FDA funds studies of 6 rare-disease drugs

The FDA announced that it awarded six new clinical trial research grants to principal investigators totaling more than $16 million over four years.

Awarded through the Congressionally-funded Orphan Products Grants Program, the research grants seek to enhance the development of medical products for patients with rare diseases, according to a news release.

More than 90 rare disease and clinical trial experts reviewed and evaluated the merit of 47 grant applications before deciding on the six winners for which grants would be awarded to support the studies of products addressing unmet needs in those rare diseases or conditions, or ones which provide highly significant improvements in treatment or diagnosis.
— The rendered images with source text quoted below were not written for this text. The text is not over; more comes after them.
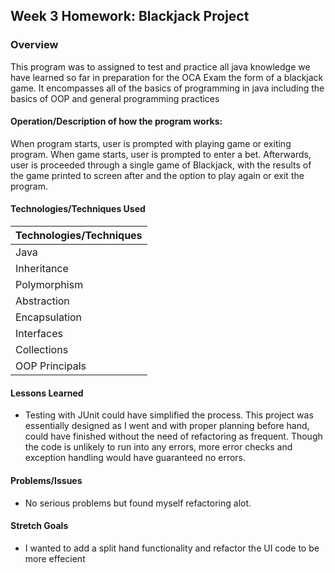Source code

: ## Week 3 Homework: Blackjack Project

### Overview
This program was to assigned to test and practice all java knowledge we have learned so far in preparation for the OCA Exam the form of a blackjack game. It encompasses all of the basics of programming in java including the basics of OOP and general programming practices

#### Operation/Description of how the program works:
When program starts, user is prompted with playing
game or exiting program. When game starts, user is 
prompted to enter a bet. Afterwards, user is proceeded
through a single game of Blackjack, with the results of 
the game printed to screen after and the option to play again
or exit the program.

#### Technologies/Techniques Used

| Technologies/Techniques |
| ----------------------- |
| Java               |
| Inheritance        |
| Polymorphism       |
| Abstraction        |
| Encapsulation      |
| Interfaces         |
| Collections        |
| OOP Principals     |



#### Lessons Learned
- Testing with JUnit could have simplified the process. This project was essentially
designed as I went and with proper planning before hand, could have finished without
the need of refactoring as frequent. Though the code is unlikely to run into any errors,
more error checks and exception handling would have guaranteed no errors. 


#### Problems/Issues
- No serious problems but found myself refactoring alot. 


#### Stretch Goals
- I wanted to add a split hand functionality and refactor the UI code to be more effecient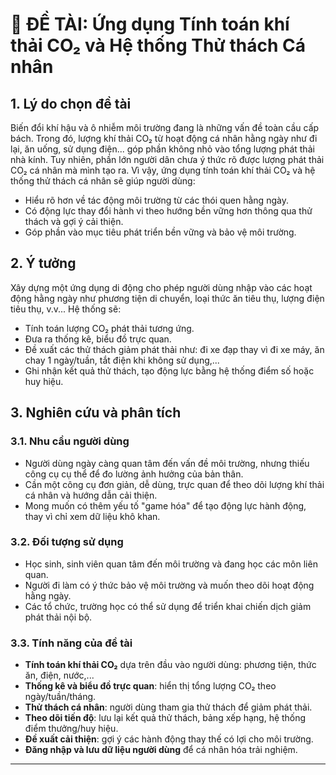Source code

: 
# 🌱 ĐỀ TÀI: Ứng dụng Tính toán khí thải CO₂ và Hệ thống Thử thách Cá nhân

## 1. Lý do chọn đề tài

Biến đổi khí hậu và ô nhiễm môi trường đang là những vấn đề toàn cầu cấp bách. Trong đó, lượng khí thải CO₂ từ hoạt động cá nhân hằng ngày như đi lại, ăn uống, sử dụng điện... góp phần không nhỏ vào tổng lượng phát thải nhà kính. Tuy nhiên, phần lớn người dân chưa ý thức rõ được lượng phát thải CO₂ cá nhân mà mình tạo ra. Vì vậy, ứng dụng tính toán khí thải CO₂ và hệ thống thử thách cá nhân sẽ giúp người dùng:

- Hiểu rõ hơn về tác động môi trường từ các thói quen hằng ngày.
- Có động lực thay đổi hành vi theo hướng bền vững hơn thông qua thử thách và gợi ý cải thiện.
- Góp phần vào mục tiêu phát triển bền vững và bảo vệ môi trường.

## 2. Ý tưởng

Xây dựng một ứng dụng di động cho phép người dùng nhập vào các hoạt động hằng ngày như phương tiện di chuyển, loại thức ăn tiêu thụ, lượng điện tiêu thụ, v.v... Hệ thống sẽ:

- Tính toán lượng CO₂ phát thải tương ứng.
- Đưa ra thống kê, biểu đồ trực quan.
- Đề xuất các thử thách giảm phát thải như: đi xe đạp thay vì đi xe máy, ăn chay 1 ngày/tuần, tắt điện khi không sử dụng,...
- Ghi nhận kết quả thử thách, tạo động lực bằng hệ thống điểm số hoặc huy hiệu.

## 3. Nghiên cứu và phân tích

### 3.1. Nhu cầu người dùng

- Người dùng ngày càng quan tâm đến vấn đề môi trường, nhưng thiếu công cụ cụ thể để đo lường ảnh hưởng của bản thân.
- Cần một công cụ đơn giản, dễ dùng, trực quan để theo dõi lượng khí thải cá nhân và hướng dẫn cải thiện.
- Mong muốn có thêm yếu tố "game hóa" để tạo động lực hành động, thay vì chỉ xem dữ liệu khô khan.

### 3.2. Đối tượng sử dụng

- Học sinh, sinh viên quan tâm đến môi trường và đang học các môn liên quan.
- Người đi làm có ý thức bảo vệ môi trường và muốn theo dõi hoạt động hằng ngày.
- Các tổ chức, trường học có thể sử dụng để triển khai chiến dịch giảm phát thải nội bộ.

### 3.3. Tính năng của đề tài

- **Tính toán khí thải CO₂** dựa trên đầu vào người dùng: phương tiện, thức ăn, điện, nước,...
- **Thống kê và biểu đồ trực quan**: hiển thị tổng lượng CO₂ theo ngày/tuần/tháng.
- **Thử thách cá nhân**: người dùng tham gia thử thách để giảm phát thải.
- **Theo dõi tiến độ**: lưu lại kết quả thử thách, bảng xếp hạng, hệ thống điểm thưởng/huy hiệu.
- **Đề xuất cải thiện**: gợi ý các hành động thay thế có lợi cho môi trường.
- **Đăng nhập và lưu dữ liệu người dùng** để cá nhân hóa trải nghiệm.



---

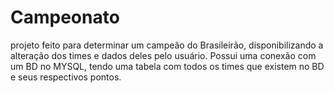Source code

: # Campeonato
projeto feito para determinar um campeão do Brasileirão, disponibilizando a alteração dos times e dados deles pelo usuário.
Possui uma conexão com um BD no MYSQL, tendo uma tabela com todos os times que existem no BD e seus respectivos pontos.
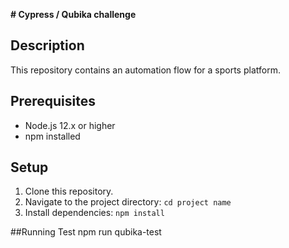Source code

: **# Cypress / Qubika challenge**

## Description
This repository contains an automation flow for a sports platform.

## Prerequisites
- Node.js 12.x or higher
- npm installed
  
## Setup
1. Clone this repository.
2. Navigate to the project directory: `cd project name`
3. Install dependencies: `npm install`

##Running Test
npm run qubika-test
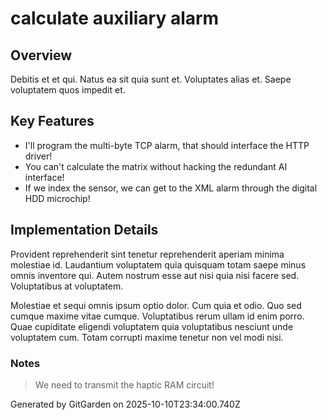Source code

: # calculate auxiliary alarm

## Overview
Debitis et et qui. Natus ea sit quia sunt et. Voluptates alias et. Saepe voluptatem quos impedit et.

## Key Features
- I'll program the multi-byte TCP alarm, that should interface the HTTP driver!
- You can't calculate the matrix without hacking the redundant AI interface!
- If we index the sensor, we can get to the XML alarm through the digital HDD microchip!

## Implementation Details
Provident reprehenderit sint tenetur reprehenderit aperiam minima molestiae id. Laudantium voluptatem quia quisquam totam saepe minus omnis inventore qui. Autem nostrum esse aut nisi quia nisi facere sed. Voluptatibus at voluptatem.
 Molestiae et sequi omnis ipsum optio dolor. Cum quia et odio. Quo sed cumque maxime vitae cumque. Voluptatibus rerum ullam id enim porro. Quae cupiditate eligendi voluptatem quia voluptatibus nesciunt unde voluptatem cum. Totam corrupti maxime tenetur non vel modi nisi.

### Notes
> We need to transmit the haptic RAM circuit!

Generated by GitGarden on 2025-10-10T23:34:00.740Z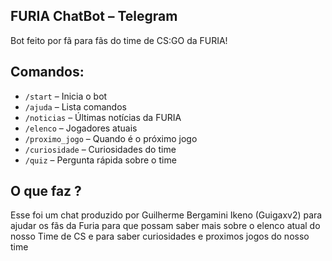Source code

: ## FURIA ChatBot – Telegram

Bot feito por fã para fãs do time de CS:GO da FURIA!

## Comandos:
- `/start` – Inicia o bot
- `/ajuda` – Lista comandos
- `/noticias` – Últimas notícias da FURIA
- `/elenco` – Jogadores atuais
- `/proximo_jogo` – Quando é o próximo jogo
- `/curiosidade` – Curiosidades do time
- `/quiz` – Pergunta rápida sobre o time

## O que faz ?

Esse foi um chat produzido por Guilherme Bergamini Ikeno (Guigaxv2) para ajudar os fãs da Furia 
para que possam saber mais sobre o elenco atual do nosso Time de CS e para saber curiosidades e proximos jogos do nosso time 





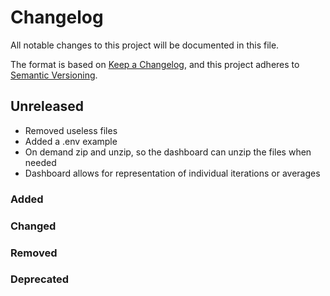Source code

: # Changelog
All notable changes to this project will be documented in this file.

The format is based on [Keep a Changelog](https://keepachangelog.com/en/1.0.0/),
and this project adheres to [Semantic Versioning](https://semver.org/spec/v2.0.0.html).

## Unreleased
- Removed useless files
- Added a .env example
- On demand zip and unzip, so the dashboard can unzip the files when needed
- Dashboard allows for representation of individual iterations or averages

### Added

### Changed

### Removed

### Deprecated
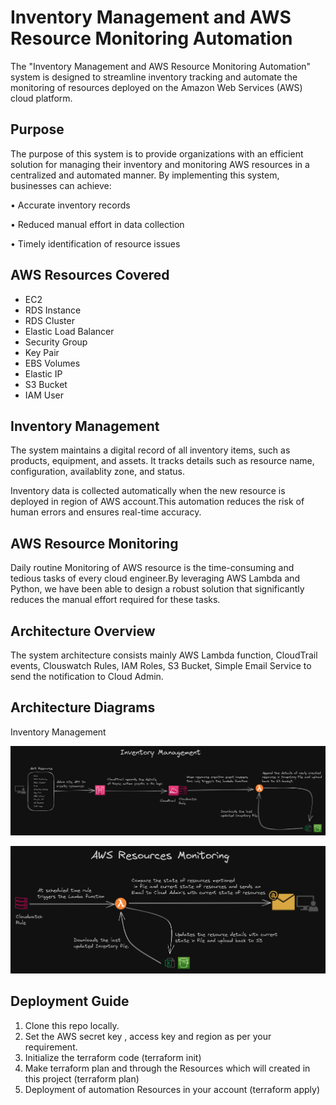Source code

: 
# Inventory Management and AWS Resource Monitoring Automation

The "Inventory Management and AWS Resource Monitoring Automation" system is designed to streamline inventory tracking and automate the monitoring of resources deployed on the Amazon Web Services (AWS) cloud platform. 




## Purpose

The purpose of this system is to provide organizations with an efficient solution for managing their inventory and monitoring AWS resources in a centralized and automated manner. By implementing this system, businesses can achieve:

•	Accurate inventory records 

•	Reduced manual effort in data collection

•	Timely identification of resource issues



## AWS Resources Covered

- EC2
- RDS Instance
- RDS Cluster
- Elastic Load Balancer
- Security Group
- Key Pair
- EBS Volumes
- Elastic IP
- S3 Bucket
- IAM User

## Inventory Management


The system maintains a digital record of all inventory items, such as products, equipment, and assets. It tracks details such as resource name, configuration, availablity zone, and status.

Inventory data is collected automatically when the new resource is deployed in region of AWS account.This automation reduces the risk of human errors and ensures real-time accuracy.

 ## AWS Resource Monitoring

Daily routine Monitoring of AWS resource is the time-consuming and tedious tasks of every cloud engineer.By leveraging AWS Lambda and Python, we have been able to design a robust solution that significantly reduces the manual effort required for these tasks.

 ## Architecture Overview

The system architecture consists mainly AWS Lambda function, CloudTrail events, Clouswatch Rules, IAM Roles, S3 Bucket, Simple Email Service to send the notification to Cloud Admin.


## Architecture Diagrams

Inventory Management

![Inventory Management](https://github.com/amyzanje/Inventory-Project-Infra/blob/main/Architecture/Inventory%20Management.png?raw=true)



![AWS Resources Monitoring](https://github.com/amyzanje/Inventory-Project-Infra/blob/main/Architecture/AWS%20Resource%20Monitoring.png?raw=true)


 ## Deployment Guide

 1. Clone this repo locally.
 2. Set the AWS secret key , access key and region as per your requirement.
 3. Initialize the terraform code (terraform init)
 4. Make terraform plan and through the Resources which will created in this project (terraform plan)
 5. Deployment of automation Resources in your account (terraform apply)
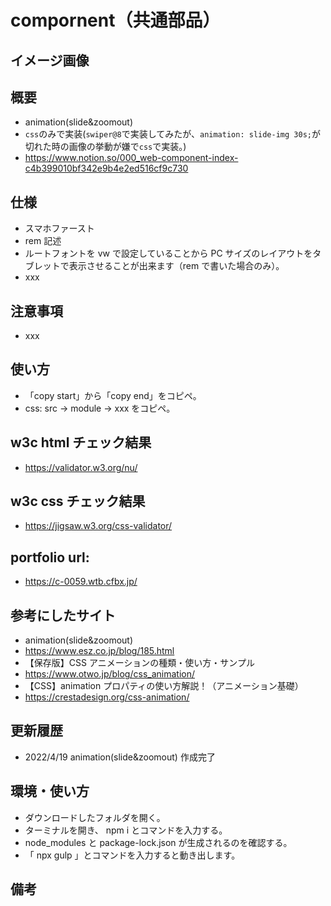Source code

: # compornent（共通部品）

## イメージ画像

## 概要

- animation(slide&zoomout)
- `css`のみで実装(`swiper@8`で実装してみたが、`animation: slide-img 30s;`が切れた時の画像の挙動が嫌で`css`で実装。)
- https://www.notion.so/000_web-component-index-c4b399010bf342e9b4e2ed516cf9c730

## 仕様

- スマホファースト
- rem 記述
- ルートフォントを vw で設定していることから PC サイズのレイアウトをタブレットで表示させることが出来ます（rem で書いた場合のみ）。
- xxx

## 注意事項

- xxx

## 使い方

- 「copy start」から「copy end」をコピペ。
- css: src -> module -> xxx をコピペ。

## w3c html チェック結果

- https://validator.w3.org/nu/

## w3c css チェック結果

- https://jigsaw.w3.org/css-validator/

## portfolio url:

- https://c-0059.wtb.cfbx.jp/

## 参考にしたサイト

- animation(slide&zoomout)
- https://www.esz.co.jp/blog/185.html
- 【保存版】CSS アニメーションの種類・使い方・サンプル
- https://www.otwo.jp/blog/css_animation/
- 【CSS】animation プロパティの使い方解説！（アニメーション基礎）
- https://crestadesign.org/css-animation/

## 更新履歴

- 2022/4/19 animation(slide&zoomout) 作成完了

## 環境・使い方

- ダウンロードしたフォルダを開く。
- ターミナルを開き、 npm i とコマンドを入力する。
- node_modules と package-lock.json が生成されるのを確認する。
- 「 npx gulp 」とコマンドを入力すると動き出します。

## 備考
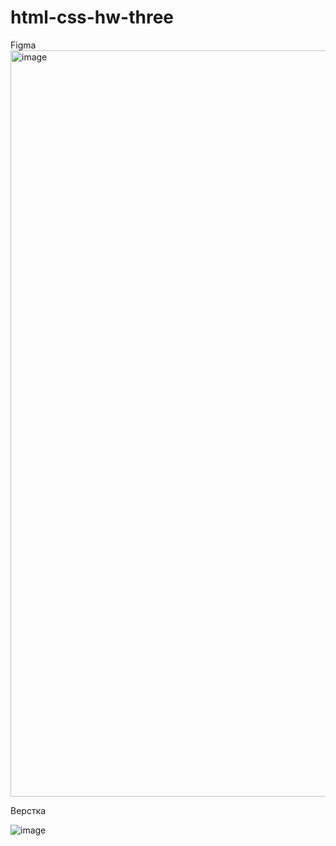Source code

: # html-css-hw-three

Figma
<img width="1194" alt="image" src="https://github.com/ScherbakovM/html-css-hw-three/assets/109952823/4b7f4868-a126-4812-bdcd-5ad851bec029">

Верстка

![image](https://github.com/ScherbakovM/html-css-hw-three/assets/109952823/88167be8-43b1-450d-98a4-1ab2f005a206)



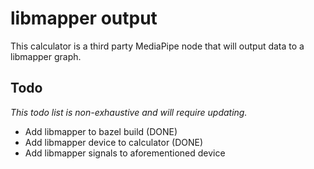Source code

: # libmapper output

This calculator is a third party MediaPipe node that will output data to a libmapper graph.

## Todo

_This todo list is non-exhaustive and will require updating._

- Add libmapper to bazel build (DONE)
- Add libmapper device to calculator (DONE)
- Add libmapper signals to aforementioned device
The six selected companies/institutions are:

• Acucela, Inc. (Seattle), Ryo Kubota, phase 3 study of emixustat hydrochloride for the treatment of Stargardt disease – $1.6 million over three years.
• Fred Hutchinson Cancer Research Center (Seattle), Stephanie Lee, phase 2 study of ustekinumab for the prevention of graft versus host disease – $3.5 million over four years.
• Seattle Children’s Hospital (Seattle), Christopher Goss, phase 1b study of IV gallium nitrate for the treatment of cystic fibrosis patients colonized with nontuberculosis mycobacterium – $3 million over four years.
• State University of New York Stony Brook (Stony Brook, N.Y.), Huda Salman, phase 1 study of CD4 redirected chimeric antigen receptor T cell therapy for the treatment of CD4 positive T cell neoplasms – $3.1 million over four years.
• University of Cincinnati (Cincinnati), Devendra Sohal, phase 1/2 study of ABTL0812 (a small molecule with anti-cancer activity) for the treatment of pancreatic cancer – $1.9 million over four years.
• University of Virginia (Charlottesville, Va.), Owen O’Connor, phase 2 study of oral azacytidine plus romidepsin for the treatment of peripheral T-cell lymphoma – $3.2 million over four years.

“Now, more than ever, we see the important role of these FDA grants to support clinical trials of potentially life-changing treatments for patients with rare diseases,” FDA Commissioner Dr. Stephen Hahn said in the news release. “As interest in the program has grown, so has the hope for promising approved therapies for patients with rare diseases that currently have no treatment options.

“These important clinical trials are at a critical time where additional resources are needed to support rare disease research during the COVID-19 pandemic.”